▶ [Stated task]:
Update the entries starting at the beginning and ending at the line that contains "family: Tenebrionidae", changing "common name" to "everyday name" and keeping everything else the same. Leave the pictures out of your answer.

::: Records

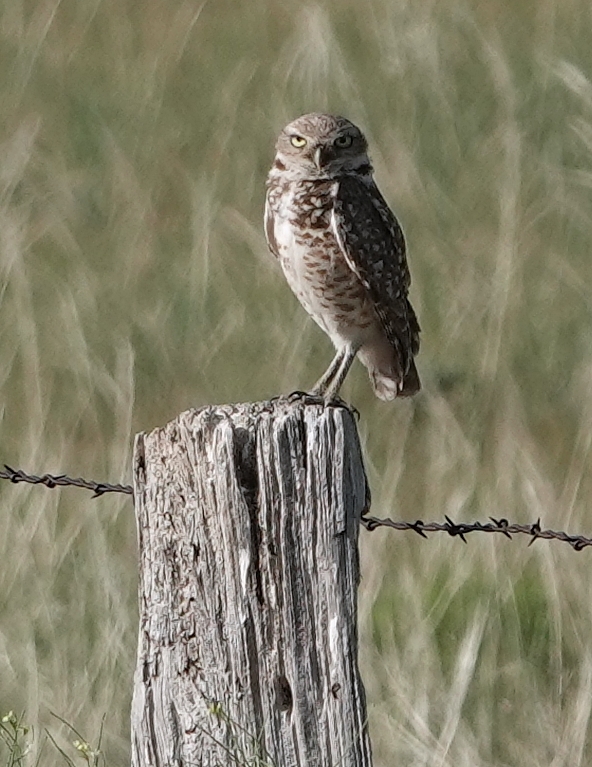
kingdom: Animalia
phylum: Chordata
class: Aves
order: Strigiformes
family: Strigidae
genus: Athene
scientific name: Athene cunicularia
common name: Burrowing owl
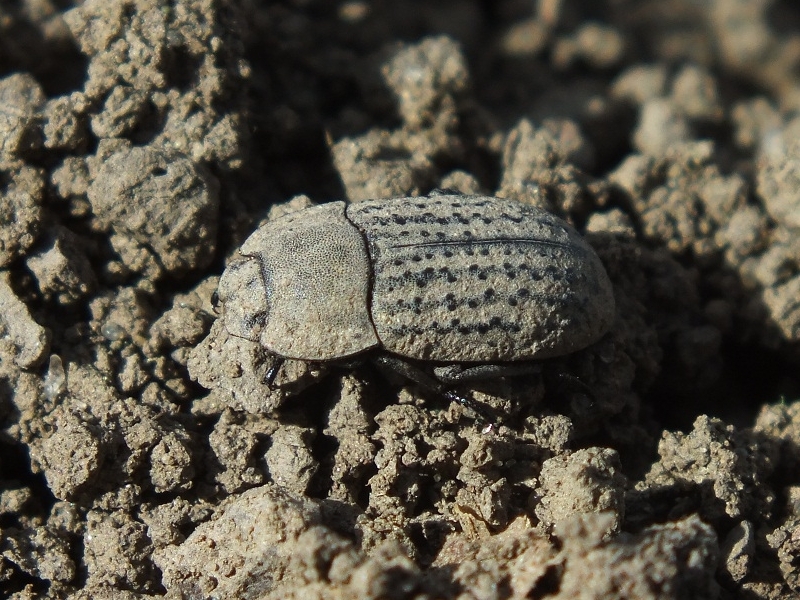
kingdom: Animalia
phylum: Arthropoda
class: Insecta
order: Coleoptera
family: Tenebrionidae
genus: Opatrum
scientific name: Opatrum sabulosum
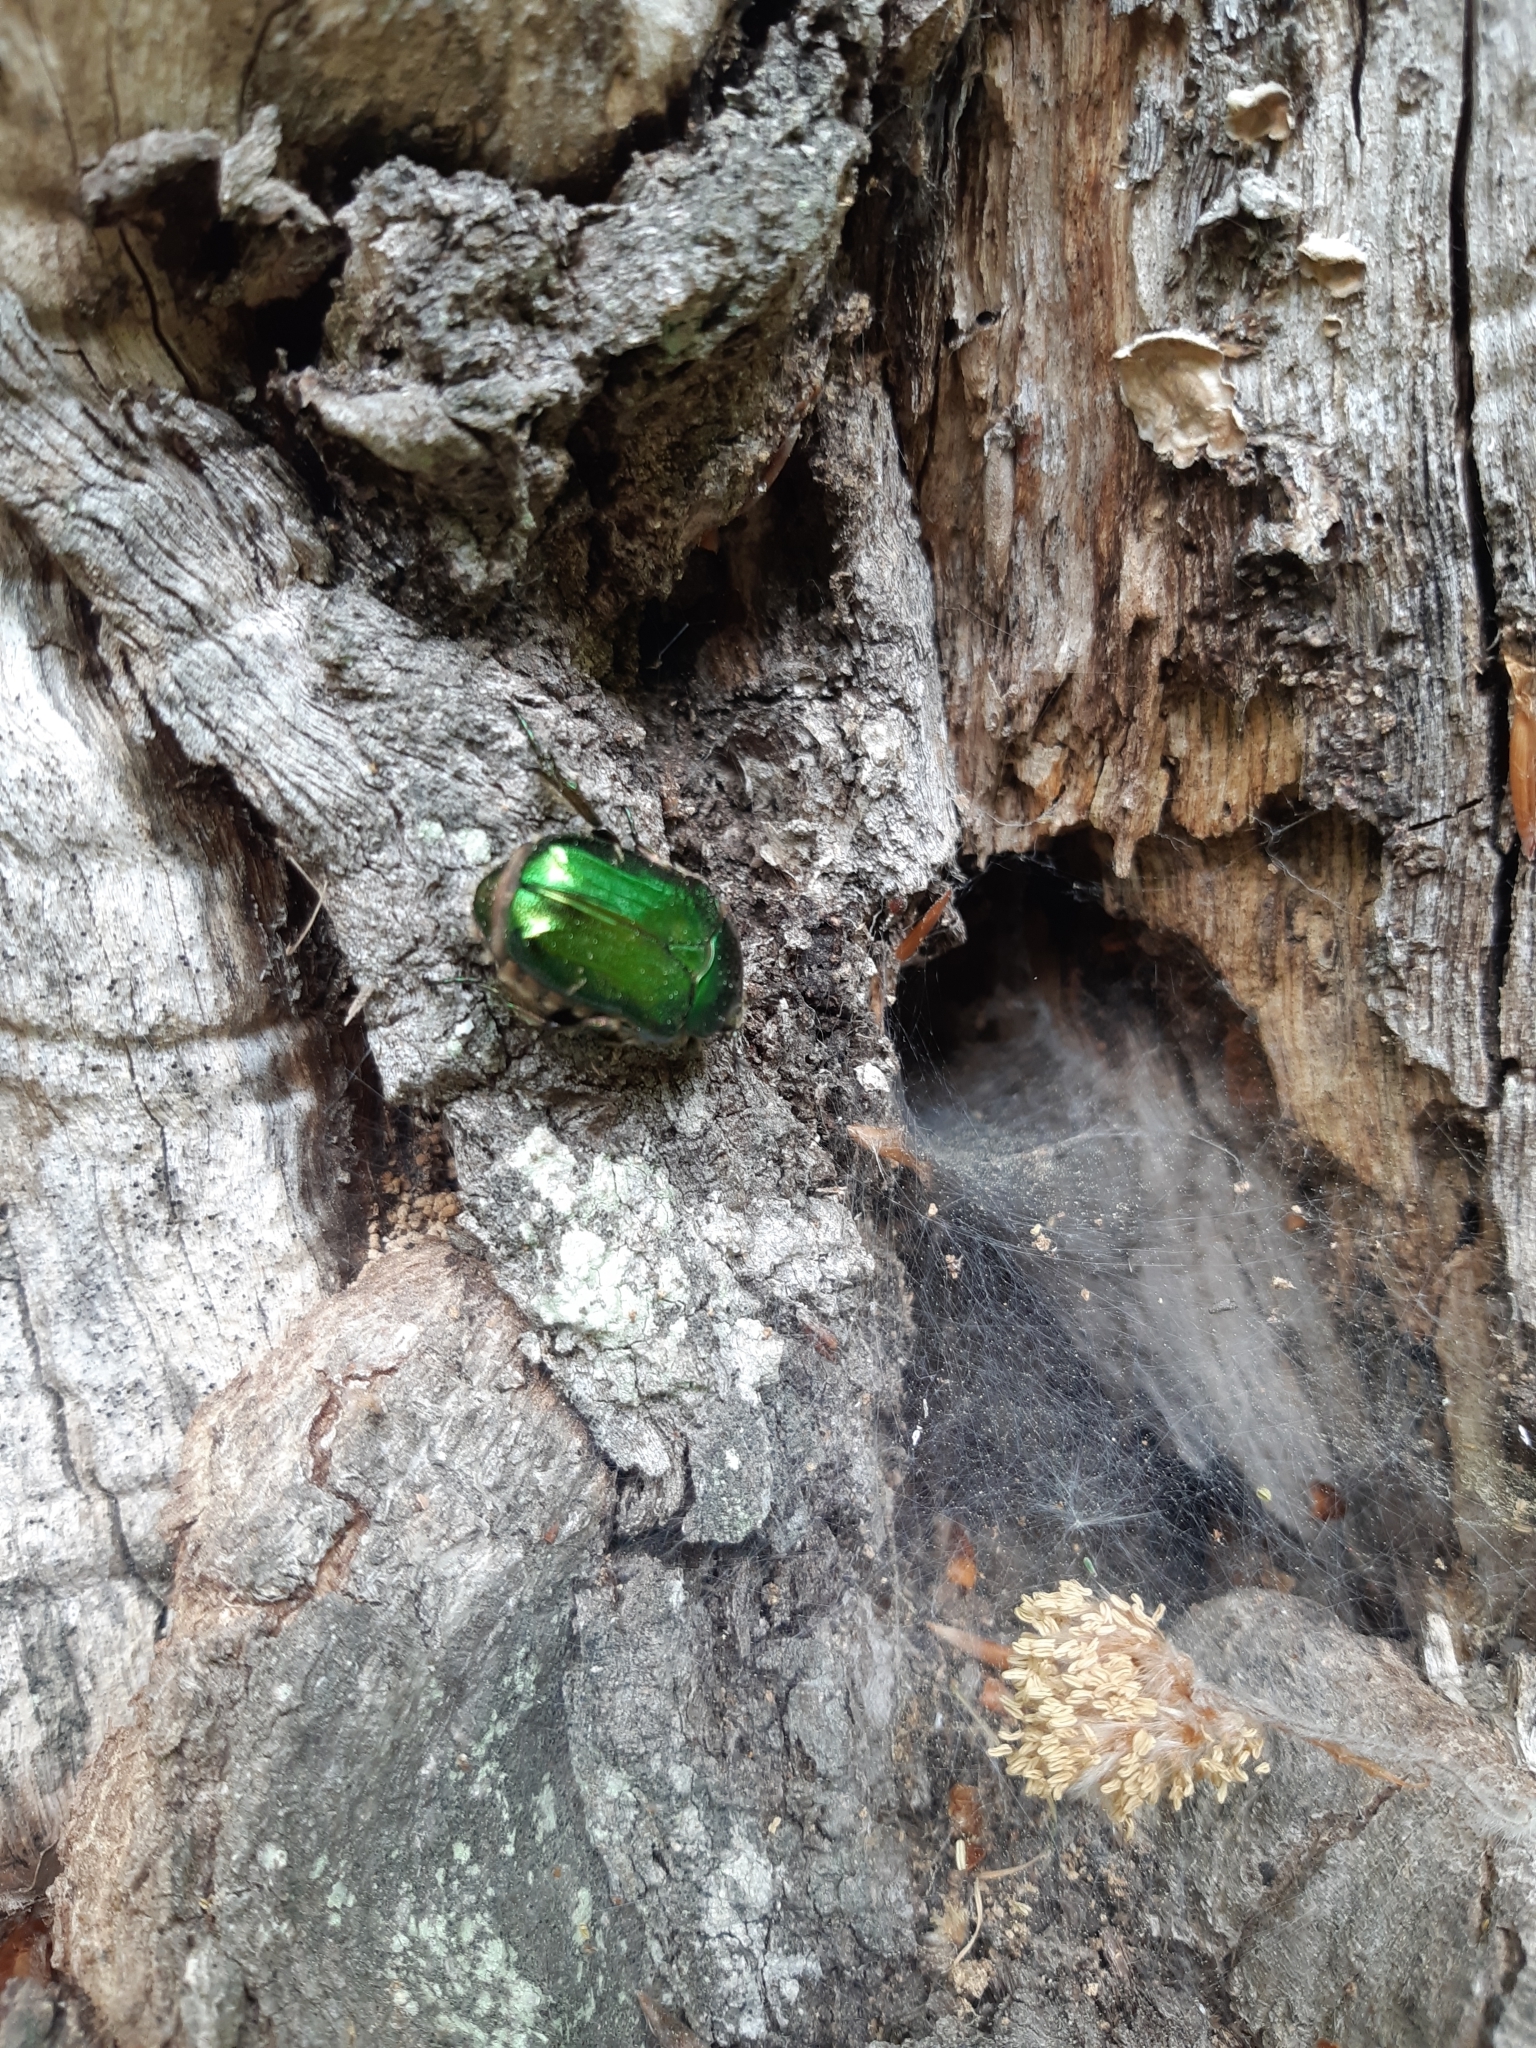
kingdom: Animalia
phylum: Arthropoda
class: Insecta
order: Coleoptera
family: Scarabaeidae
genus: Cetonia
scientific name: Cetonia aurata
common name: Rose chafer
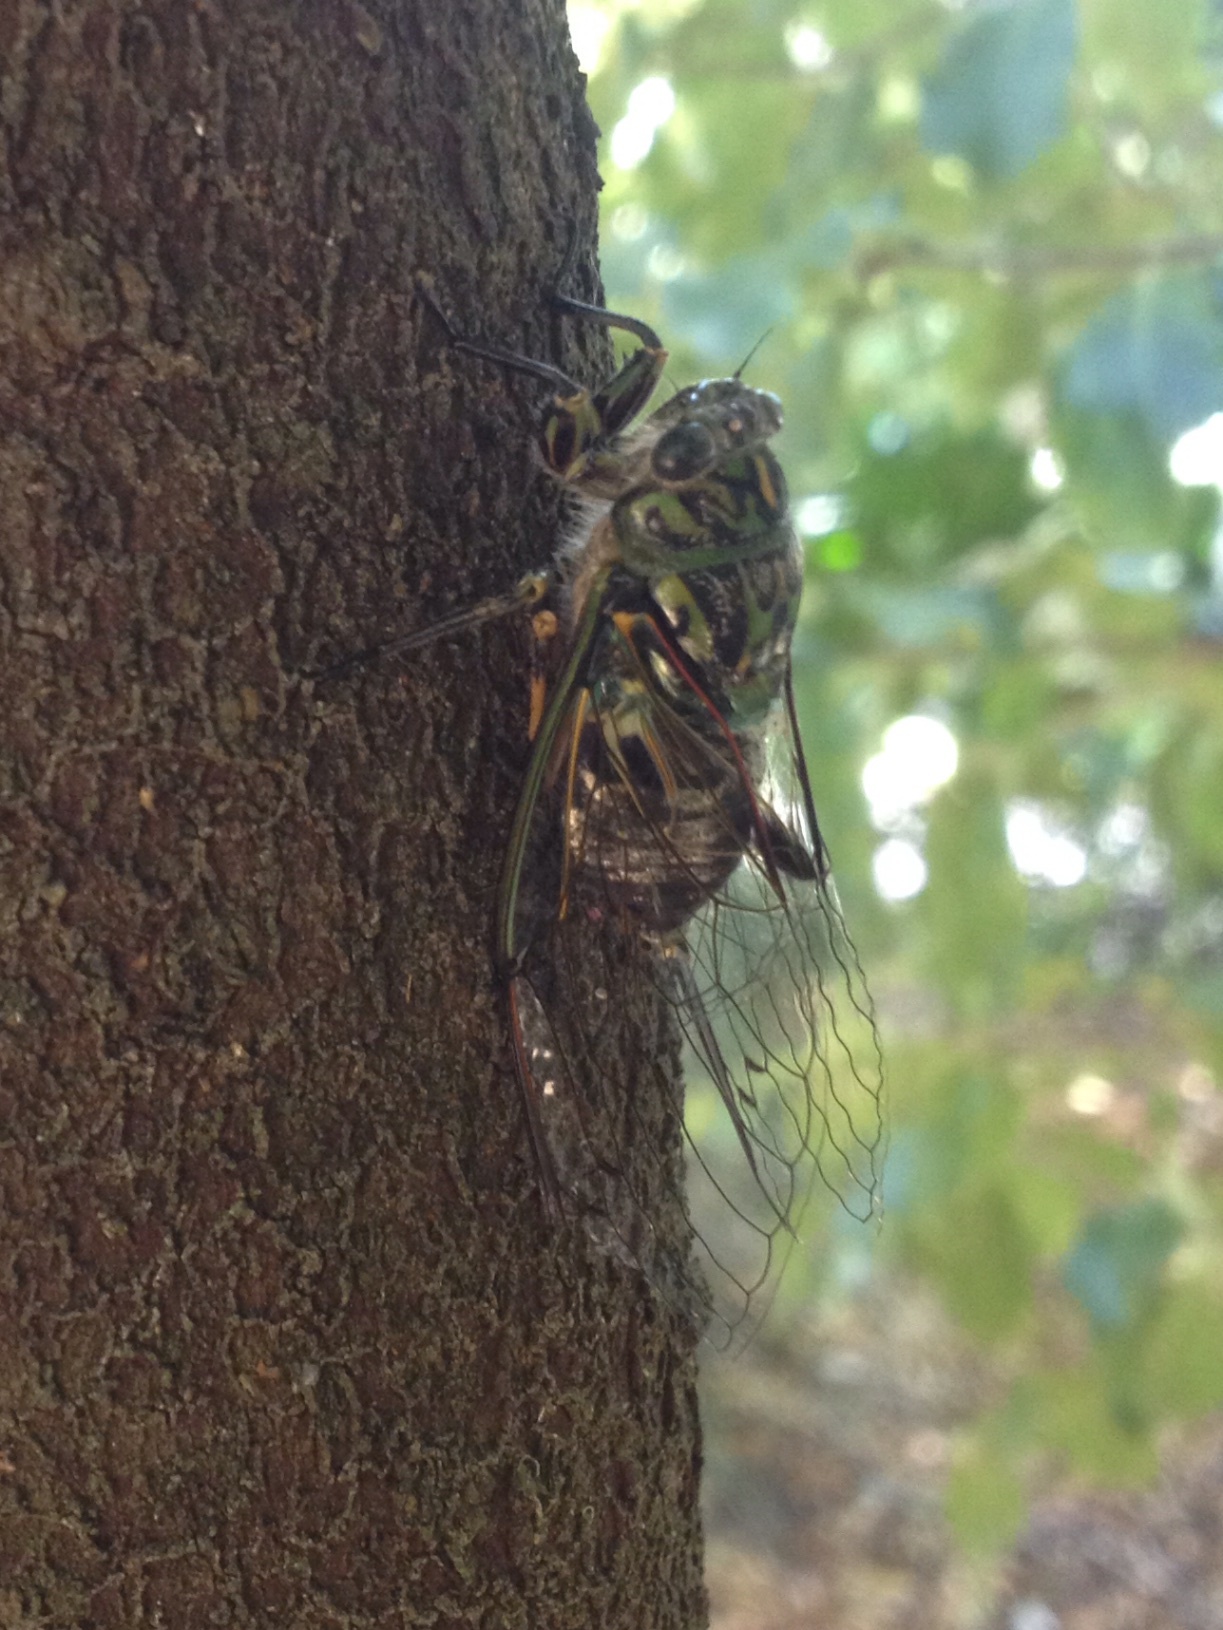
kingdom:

::::::

▶ [Response below]:
kingdom: Animalia
phylum: Chordata
class: Aves
order: Strigiformes
family: Strigidae
genus: Athene
scientific name: Athene cunicularia
everyday name: Burrowing owl
kingdom: Animalia
phylum: Arthropoda
class: Insecta
order: Coleoptera
family: Tenebrionidae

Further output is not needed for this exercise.